Il l’ignorait. Son père, comme tous les militaires, avait de très nombreuses relations.
La représentation finie, Thorpe s’offrit à accompagner les deux femmes. Catherine fut aussitôt l’objet de sa galanterie, et tandis qu’ils attendaient dans le vestibule, il prévint les questions imminentes de Catherine en lui disant, avec importance:
– M’avez-vous vu parler au général Tilney? C’est un beau vieux bonhomme, sur mon âme! solide, actif! Il paraît aussi jeune que son fils. J’ai beaucoup de considération pour lui, je vous assure. Très gentleman, et le meilleur garçon de la terre.
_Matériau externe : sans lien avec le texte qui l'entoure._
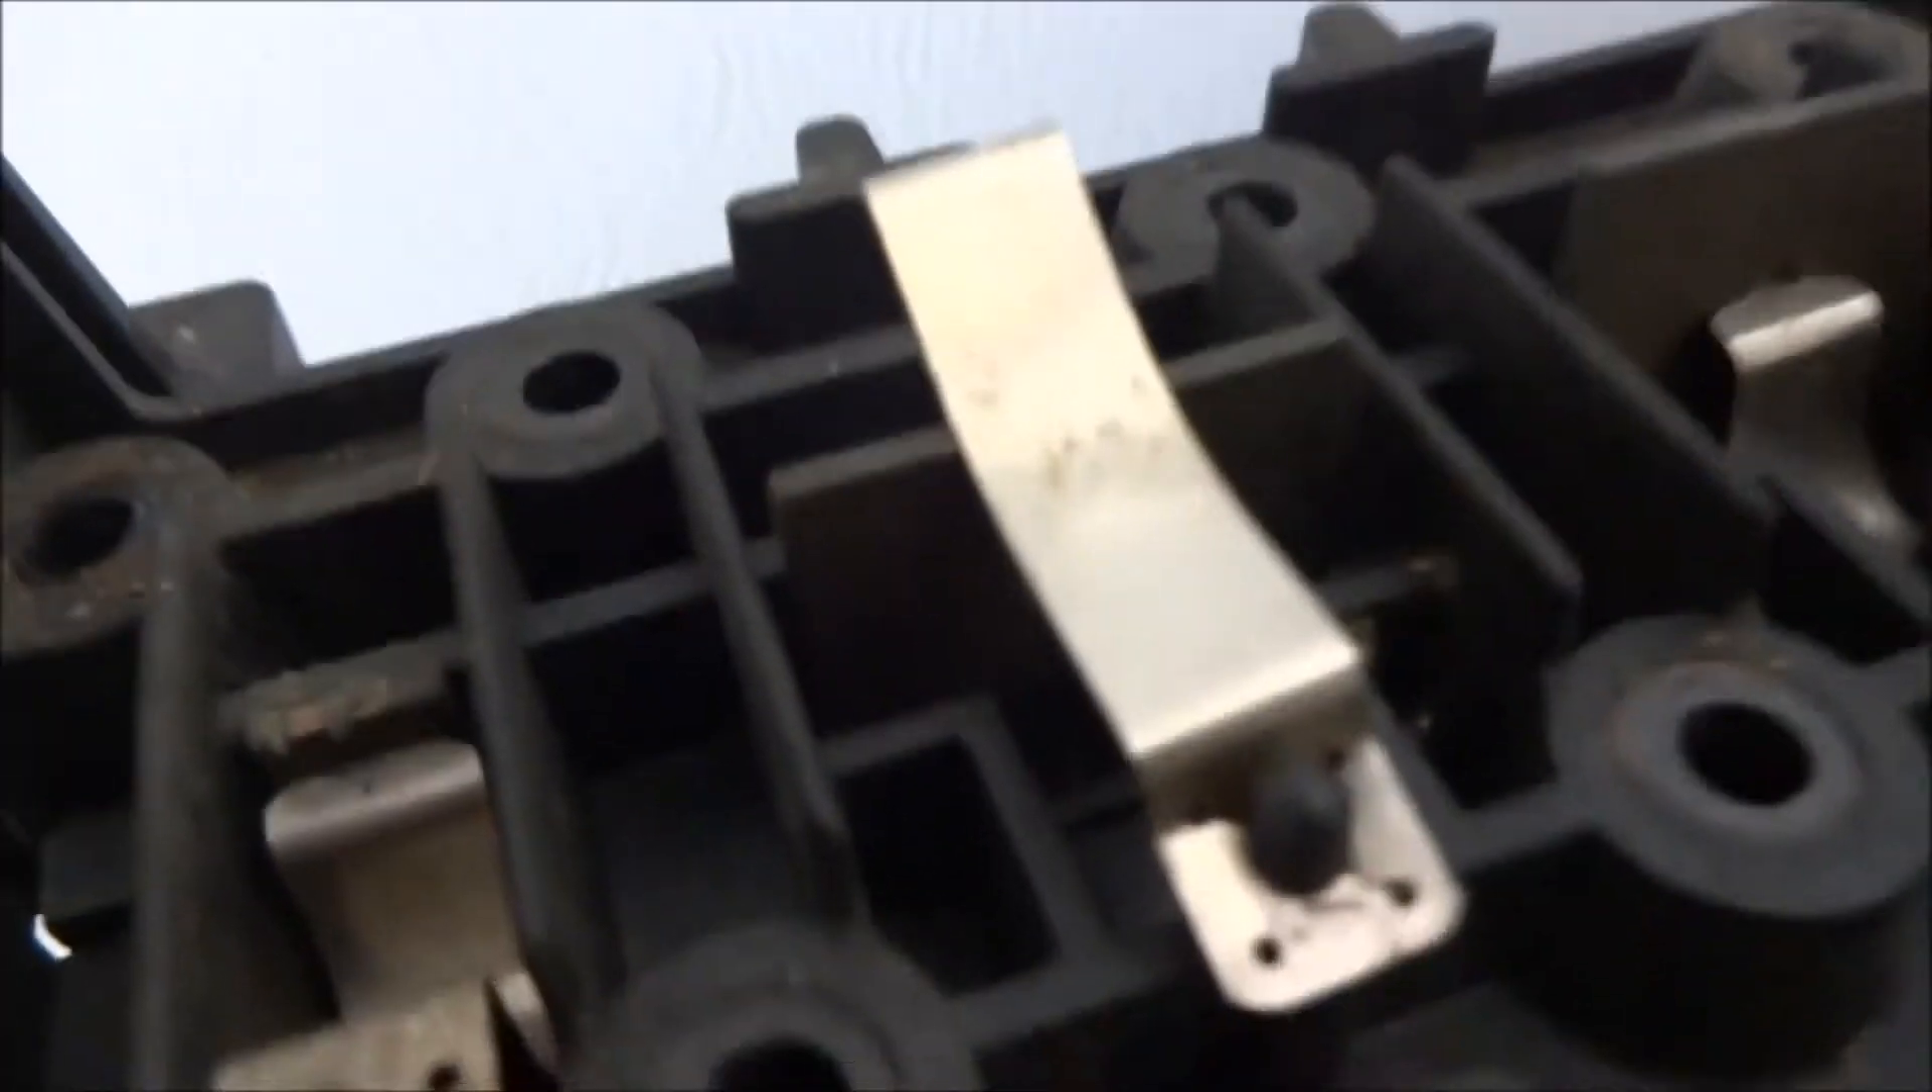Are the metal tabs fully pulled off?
No.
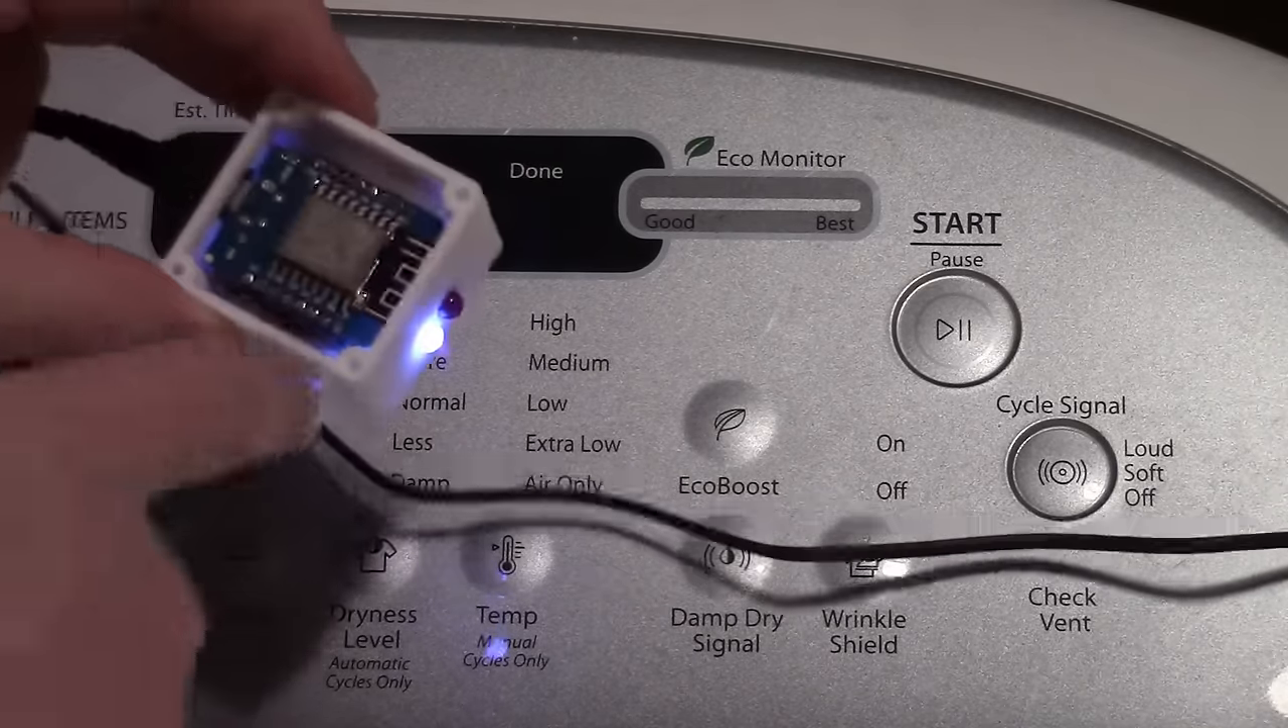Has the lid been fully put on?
No.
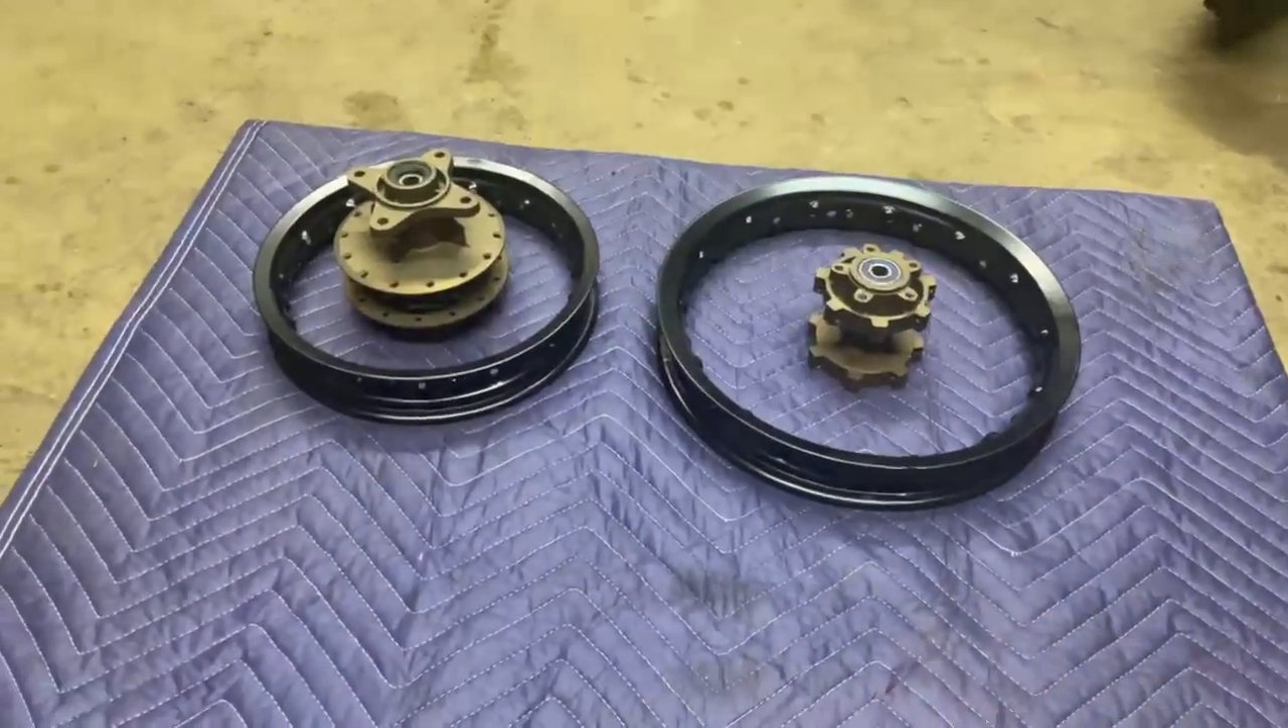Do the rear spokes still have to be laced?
Yes.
– Mais comment le connaissez-vous?
– Le connais? Il y a peu de gens ici que je ne connaisse. Je l’ai rencontré autrefois à Bedford, et j’ai reconnu aujourd’hui sa tête comme il entrait dans la salle de billard. C’est un des plus forts joueurs que nous ayons, par parenthèse. Nous avons joué une partie ensemble, quoique je ne fusse pas sans inquiétude. Et, à un certain moment, j’étais perdu si je n’avais fait le coup le plus étonnant qui peut-être eût jamais été fait. J’ai attaqué sa bille exactement… mais je ne puis vous expliquer cela sans un billard… Enfin, je l’ai battu. Un beau gaillard! riche comme un juif! Je voudrais dîner chez lui: il doit donner de fameux dîners! Mais de quoi pensez-vous que nous ayons parlé? De vous. Oui, par le ciel! Et le général vous trouve la plus jolie fille de Bath.
– Quelle absurdité! Comment pouvez-vous dire cela!
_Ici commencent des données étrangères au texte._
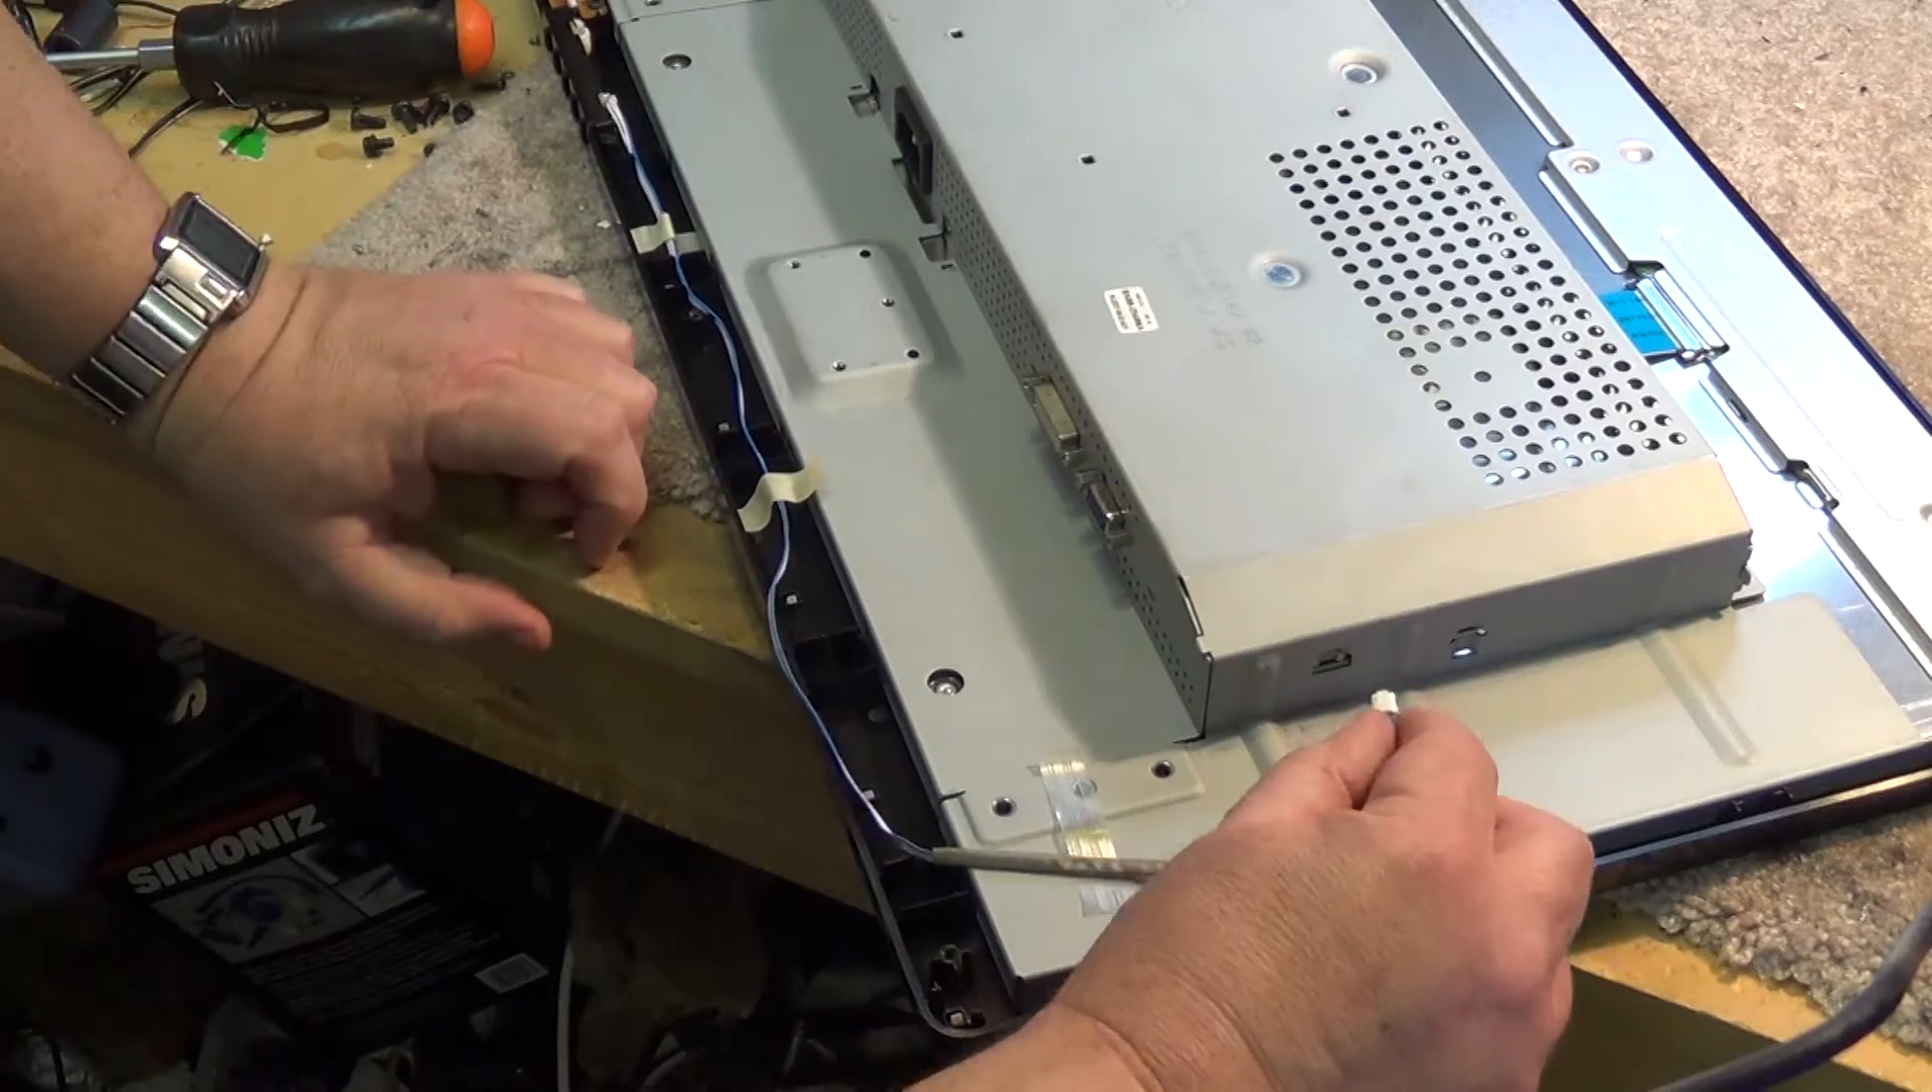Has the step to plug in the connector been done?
No.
– Et que croyez-vous que j’aie dit? (Baissant la voix:) «Bien parlé, général! ai-je dit. Je suis tout à fait de votre avis.»
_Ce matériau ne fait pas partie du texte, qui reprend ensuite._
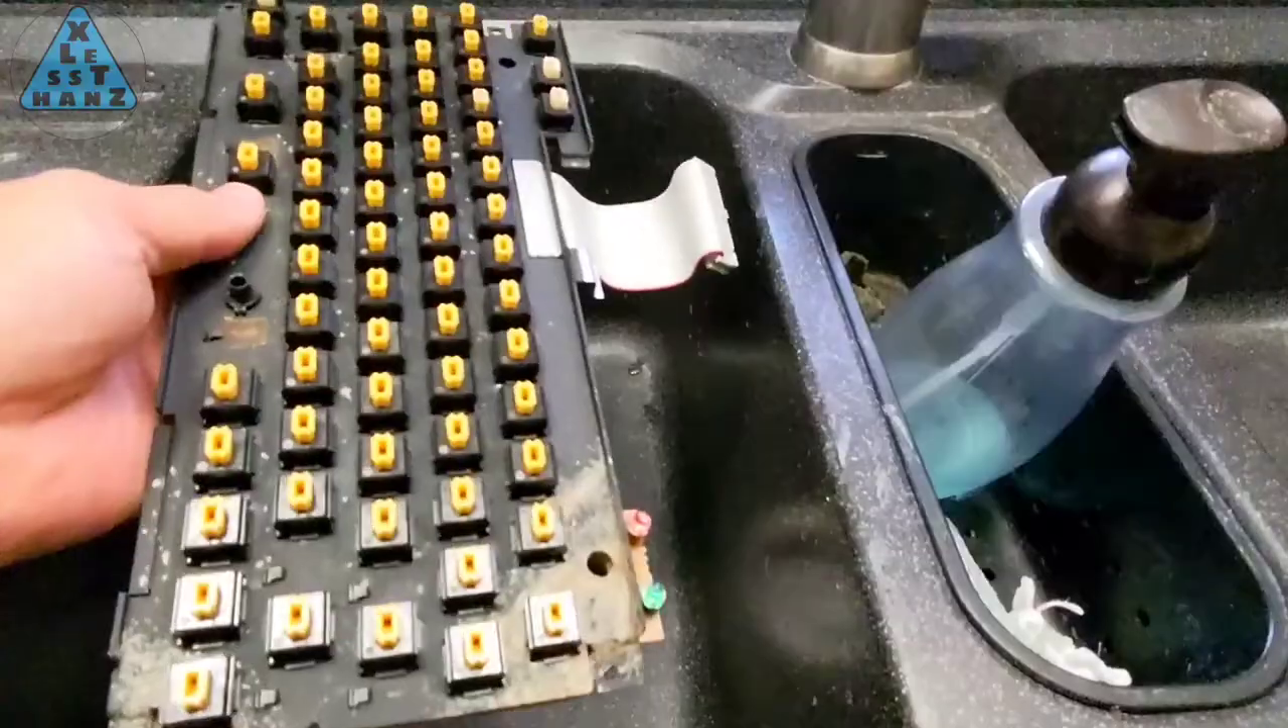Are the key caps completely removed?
Yes.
Catherine, moins flattée de l’admiration de Thorpe que de celle du général Tilney, ne fut pas fâchée qu’à ce même moment Mme Allen l’appelât. Thorpe voulut l’accompagner jusqu’à la voiture, ce qu’il fit en assenant sur Catherine, qui protestait en vain, ses délicates amabilités coutumières.
Au lieu de déplaire au général Tilney, provoquer son admiration était délicieux; et Catherine se complaisait à penser que désormais il n’était aucun des Tilney qu’elle craignît de rencontrer.